■ Instructions for the task: With every picture left out, give the data below back exactly.

(Collected data entries)
=-=-=-=-=
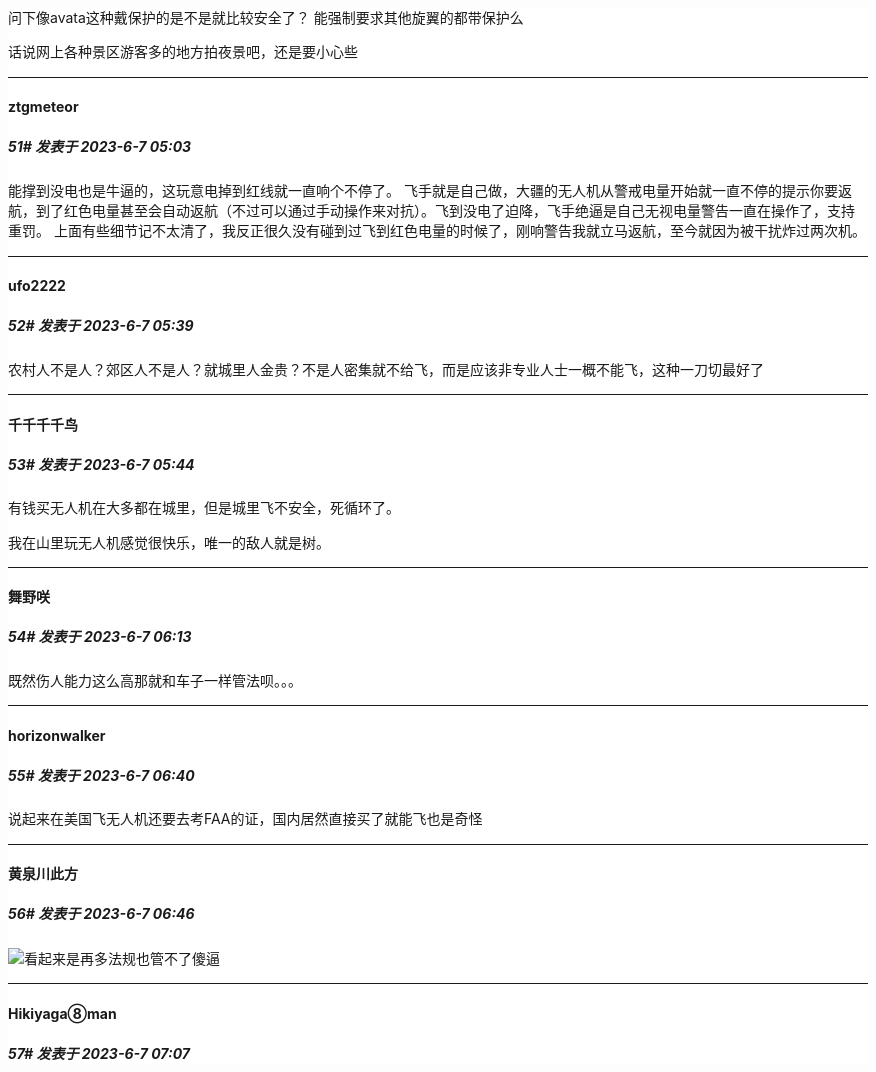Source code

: 问下像avata这种戴保护的是不是就比较安全了？
能强制要求其他旋翼的都带保护么

话说网上各种景区游客多的地方拍夜景吧，还是要小心些

*****

####  ztgmeteor  
##### 51#       发表于 2023-6-7 05:03

能撑到没电也是牛逼的，这玩意电掉到红线就一直响个不停了。
飞手就是自己做，大疆的无人机从警戒电量开始就一直不停的提示你要返航，到了红色电量甚至会自动返航（不过可以通过手动操作来对抗）。飞到没电了迫降，飞手绝逼是自己无视电量警告一直在操作了，支持重罚。
上面有些细节记不太清了，我反正很久没有碰到过飞到红色电量的时候了，刚响警告我就立马返航，至今就因为被干扰炸过两次机。

*****

####  ufo2222  
##### 52#       发表于 2023-6-7 05:39

农村人不是人？郊区人不是人？就城里人金贵？不是人密集就不给飞，而是应该非专业人士一概不能飞，这种一刀切最好了

*****

####  千千千千鸟  
##### 53#       发表于 2023-6-7 05:44

有钱买无人机在大多都在城里，但是城里飞不安全，死循环了。

我在山里玩无人机感觉很快乐，唯一的敌人就是树。

*****

####  舞野咲  
##### 54#       发表于 2023-6-7 06:13

既然伤人能力这么高那就和车子一样管法呗。。。

*****

####  horizonwalker  
##### 55#       发表于 2023-6-7 06:40

说起来在美国飞无人机还要去考FAA的证，国内居然直接买了就能飞也是奇怪

*****

####  黄泉川此方  
##### 56#       发表于 2023-6-7 06:46

<img src="https://static.saraba1st.com/image/smiley/face2017/067.png" referrerpolicy="no-referrer">看起来是再多法规也管不了傻逼

*****

####  Hikiyaga⑧man  
##### 57#       发表于 2023-6-7 07:07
=-=-=-=-=
■ Your solution:
Source code

: 问下像avata这种戴保护的是不是就比较安全了？
能强制要求其他旋翼的都带保护么

话说网上各种景区游客多的地方拍夜景吧，还是要小心些

*****

####  ztgmeteor  
##### 51#       发表于 2023-6-7 05:03

能撑到没电也是牛逼的，这玩意电掉到红线就一直响个不停了。
飞手就是自己做，大疆的无人机从警戒电量开始就一直不停的提示你要返航，到了红色电量甚至会自动返航（不过可以通过手动操作来对抗）。飞到没电了迫降，飞手绝逼是自己无视电量警告一直在操作了，支持重罚。
上面有些细节记不太清了，我反正很久没有碰到过飞到红色电量的时候了，刚响警告我就立马返航，至今就因为被干扰炸过两次机。

*****

####  ufo2222  
##### 52#       发表于 2023-6-7 05:39

农村人不是人？郊区人不是人？就城里人金贵？不是人密集就不给飞，而是应该非专业人士一概不能飞，这种一刀切最好了

*****

####  千千千千鸟  
##### 53#       发表于 2023-6-7 05:44

有钱买无人机在大多都在城里，但是城里飞不安全，死循环了。

我在山里玩无人机感觉很快乐，唯一的敌人就是树。

*****

####  舞野咲  
##### 54#       发表于 2023-6-7 06:13

既然伤人能力这么高那就和车子一样管法呗。。。

*****

####  horizonwalker  
##### 55#       发表于 2023-6-7 06:40

说起来在美国飞无人机还要去考FAA的证，国内居然直接买了就能飞也是奇怪

*****

####  黄泉川此方  
##### 56#       发表于 2023-6-7 06:46

<img src="https://static.saraba1st.com/image/smiley/face2017/067.png" referrerpolicy="no-referrer">看起来是再多法规也管不了傻逼

*****

####  Hikiyaga⑧man  
##### 57#       发表于 2023-6-7 07:07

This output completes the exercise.